* Work item
Below are entries; count the lines among them that contain the word "left", and give only the count.

-- Data in this exercise follows --

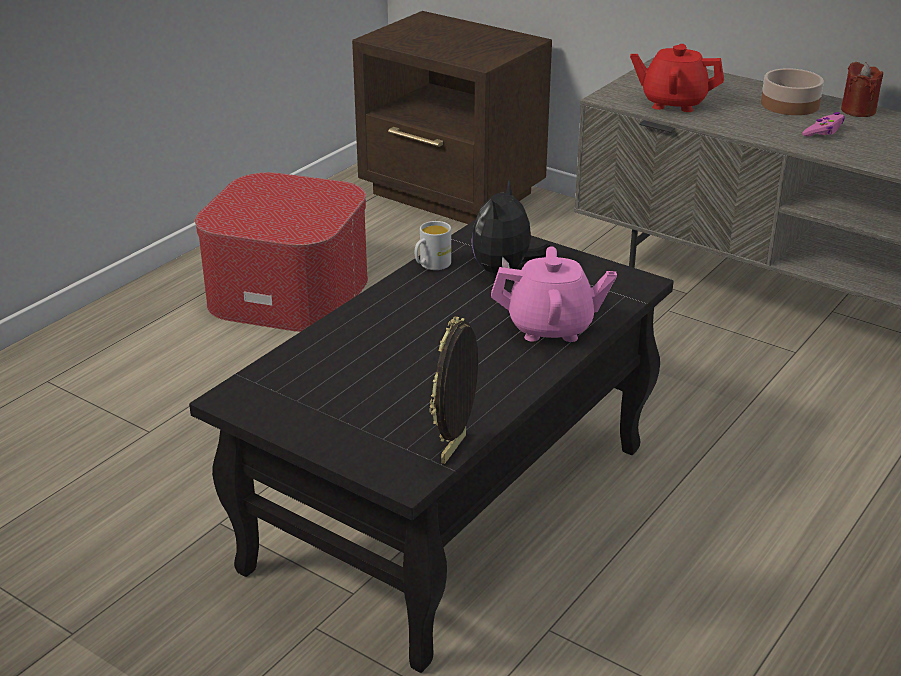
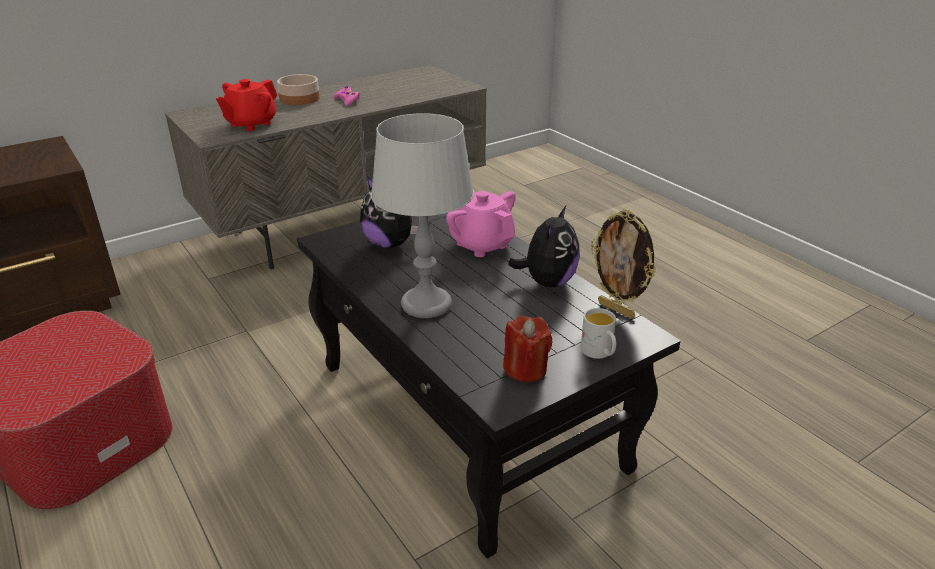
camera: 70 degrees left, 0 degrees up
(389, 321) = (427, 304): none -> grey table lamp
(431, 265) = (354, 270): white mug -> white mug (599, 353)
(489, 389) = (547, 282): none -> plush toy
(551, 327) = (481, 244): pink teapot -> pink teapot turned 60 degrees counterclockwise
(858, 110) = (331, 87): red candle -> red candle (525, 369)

-- Data in this exercise concluded --
-- Data in this exercise follows --

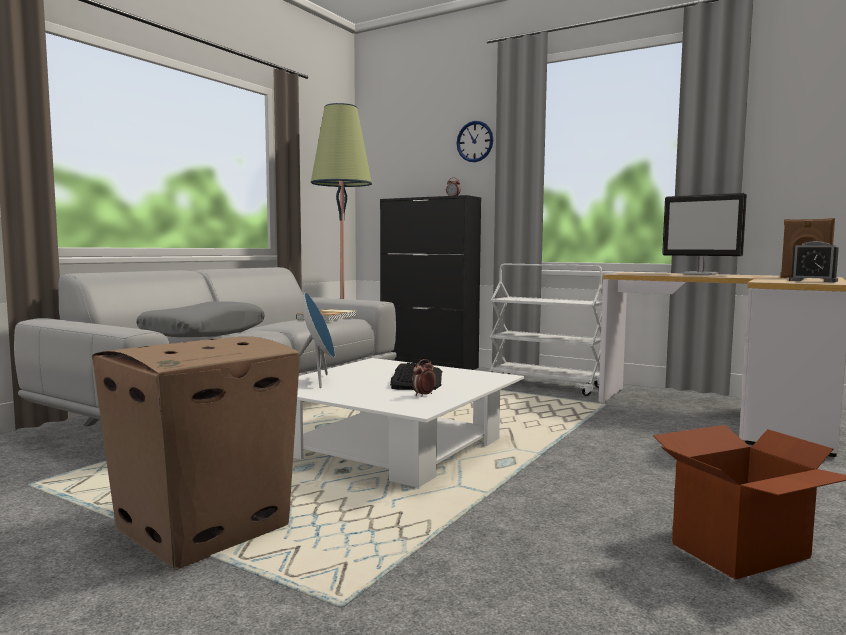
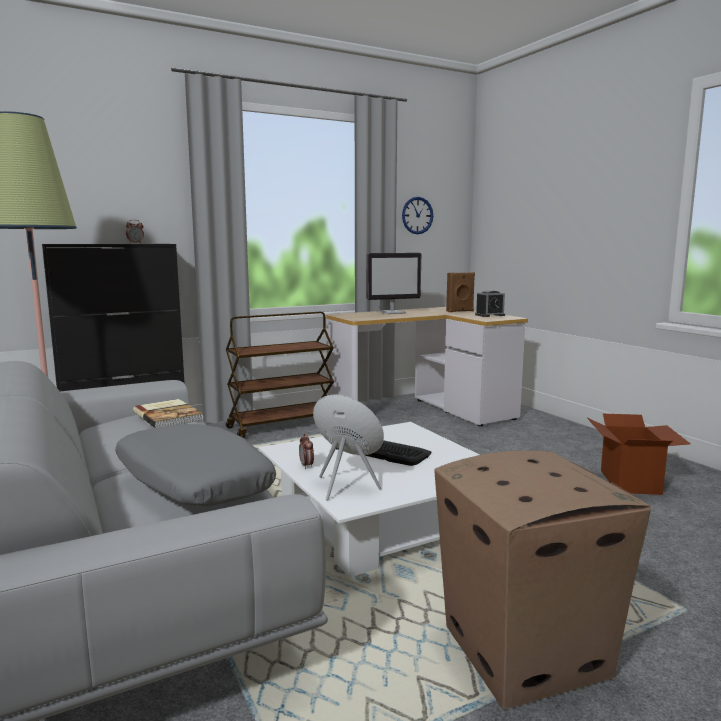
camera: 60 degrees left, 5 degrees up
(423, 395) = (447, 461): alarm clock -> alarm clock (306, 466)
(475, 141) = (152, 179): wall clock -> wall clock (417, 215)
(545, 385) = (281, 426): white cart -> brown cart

-- Data in this exercise concluded --

* Response
2